PHOTO CREDIT: Kat J and Unsplash
Before I rant here's one quote:
"Suffolk County Department of Social Services Commissioner Frances Pierre said in a statement at the time of Valva's arrest that child neglect was alleged in the household in 2018, triggering a one-year child supervision program."
In 2018. I'll say that again, in 2018.
So this was known. Reunification of families (keeping kids in their homes) is a federal mandate. But here there are several layers that make the gaps in protection horrific in evidentiary failure:
1. Youth with ASD have added protection sensitivity as they are classified as not only minors to be kept safe from abuse, but they are a"vulnerable population." The state and others have a responsibility to act at a higher level when reports are made.

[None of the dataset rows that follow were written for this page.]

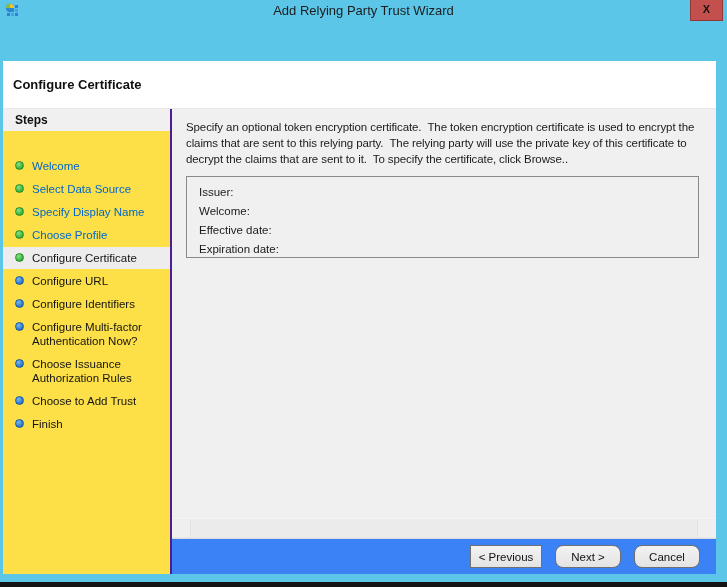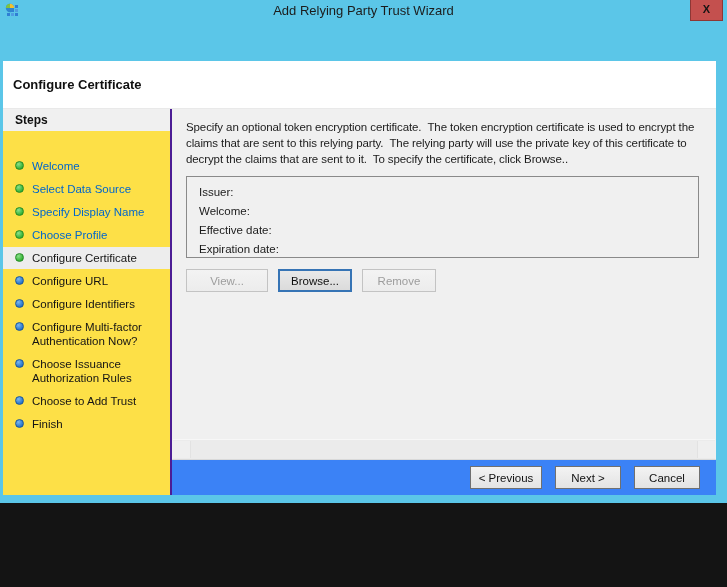--- a/index.html
+++ b/index.html
@@ -1,21 +1,21 @@
 <!DOCTYPE html>
 <html><head>
 <meta charset="utf-8">
 <style>
   * { margin:0; padding:0; }
   html,body { background:#2a2a2a; }
   body { font-family:"Liberation Sans", sans-serif; }
 
   .screen { position:relative; width:727px; height:587px; background:#141414; overflow:hidden; }
 
-  .window { position:absolute; top:0; left:0; width:727px; height:503px; background:#5bc6e8; }
+  .window { position:absolute; top:0; left:0; width:727px; height:582px; background:#5bc6e8; }
 
   .titlebar { position:absolute; top:0; left:0; right:0; height:22px; }
   .title-icon { position:absolute; left:5px; top:3px; width:16px; height:16px; }
   .title-text { position:absolute; left:0; right:0; top:0; height:22px; line-height:22px;
                 text-align:center; font-size:13px; color:#1c1c1c; }
   .close-btn { position:absolute; right:4px; top:0; width:33px; height:21px; box-sizing:border-box;
                background:#c4504e; border:1px solid #8e3735; border-top:none;
                color:#141414; font-weight:bold; font-size:11px; text-align:center; line-height:19px;
                font-family:"Liberation Sans", sans-serif; cursor:default; }
 
@@ -51,21 +51,21 @@
   .cert-box { margin-top:9px; width:513px; height:82px; box-sizing:border-box;
               border:1px solid #8a8a8a; padding:5px 0 0 12px; }
   .cert-row { height:19px; display:flex; align-items:center; color:#1b1b1b; }
 
   .btn-row { margin-top:11px; display:flex; gap:10px; }
   button { font-family:"Liberation Sans", sans-serif; }
   .btn { height:23px; box-sizing:border-box; font-size:11.5px;
          display:flex; align-items:center; justify-content:center; }
   .btn-disabled { background:linear-gradient(#f3f3f3,#ececec); border:1px solid #c3c3c3; color:#9d9d9d; }
   .btn-focused  { background:linear-gradient(#e9e9e9,#dbdbdb); border:2px solid #3674b5; color:#0f0f0f; cursor:pointer; }
-  .w82 { width:82px; } .w74 { width:74px; } .w72 { width:72px; } .w66 { width:66px; }
+  .w82 { width:82px; } .w74 { width:74px; } .w72 { width:72px; } .w66 { width:66px;border-radius:8px; }
 
   .hscroll { position:absolute; left:1px; right:1px; bottom:0; height:19px;
              background:#ebebeb; border-top:1px solid #f7f7f7; }
   .hscroll::before, .hscroll::after { content:""; position:absolute; top:1px; bottom:1px; width:17px; background:#efefef; }
   .hscroll::before { left:0; border-right:1px solid #e2e2e2; }
   .hscroll::after  { right:0; border-left:1px solid #e2e2e2; }
 
   .footer { flex:0 0 36px; box-sizing:border-box; background:#3b82f6; border-top:1px solid #d9d9d9;
             display:flex; align-items:center; justify-content:flex-end; gap:13px; padding-right:16px; }
   .footer-btn { height:23px; box-sizing:border-box; background:linear-gradient(#f3f3f3,#e3e3e3);
@@ -155,25 +155,20 @@
           <div class="content">
             <div class="desc">Specify an optional token encryption certificate.  The token encryption certificate is used to encrypt the claims that are sent to this relying party.  The relying party will use the private key of this certificate to decrypt the claims that are sent to it.  To specify the certificate, click Browse..</div>
 
             <div class="cert-box">
               <div class="cert-row">Issuer:</div>
               <div class="cert-row">Welcome:</div>
               <div class="cert-row">Effective date:</div>
               <div class="cert-row">Expiration date:</div>
             </div>
 
-            <div class="btn-row">
-              <button class="btn btn-disabled w82" disabled="">View...</button>
-              <button class="btn btn-focused w74">Browse...</button>
-              <button class="btn btn-disabled w74" disabled="">Remove</button>
-            </div>
 
             <div class="hscroll"></div>
           </div>
 
           <div class="footer">
             <button class="footer-btn w72">&lt; Previous</button>
             <button class="footer-btn w66">Next &gt;</button>
             <button class="footer-btn w66">Cancel</button>
           </div>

2. A parent in law enforcement is not a more protected (shielded) class in abuse scenarios. They, law enforcement, "by their public service" are also to be more closely scrutinized when abuse is previously substantiated, as it was in 2018. Again, a higher level of protecting the child is indicated, especially with law enforcement as the perpetrator.
3. Some states see schools as an institution of protecting youth as a status to attend to - with greater sensitivity as well. In other words, if abuse is found in those instituions (discovered, reported) Shevchenko if child welfare act more quickly.
4. In this case, I can almost bet with high certainty there were multiple prior abuse reports from the school to the child protecting agencies...multiple enough that they lead to a one year supervised visitation with the dad and his ASD children, a police officer, with vulnerable population status youth, from the school to child welfare.
5. The above, with only a little speculation on my part (see number 4), is sufficient given what is now known in 2020 and in 2022, to merit a full discovery and disclosure of the institutions involved in the oversight of these kids, looking at every protocol for the affected/ involved schools, child welfare agencies, law enforcement, social workers teachers, legal parties previously involved, GALs (guardian ad litems), mental health providers ... where many many gaps are why and how this child died.
It is not enough to focus on the abuse of a perpetrator of such crimes when this many people were already involved in this kids life long before he died. Those systems must be evaluated, correctively acted upon, with program improvement and change.
I wrote extensively about this topic in 2004, 2009 and again in 2019. You can search "Adult Welfare by Kurt LaRose" and the initial 3 minute read will reference many many
scenarios to consider ... or go here.
Someday, we will find a way to help. When a system keeps missing things, with high profile leaders at the helm of the headlines (like police officers killing their ASD child when child welfare was involved many times prior, where schools and social workers and mental health providers were involved in diagnostics by the ASD label alone) imagine how many more non high profile cases are prolific in the US.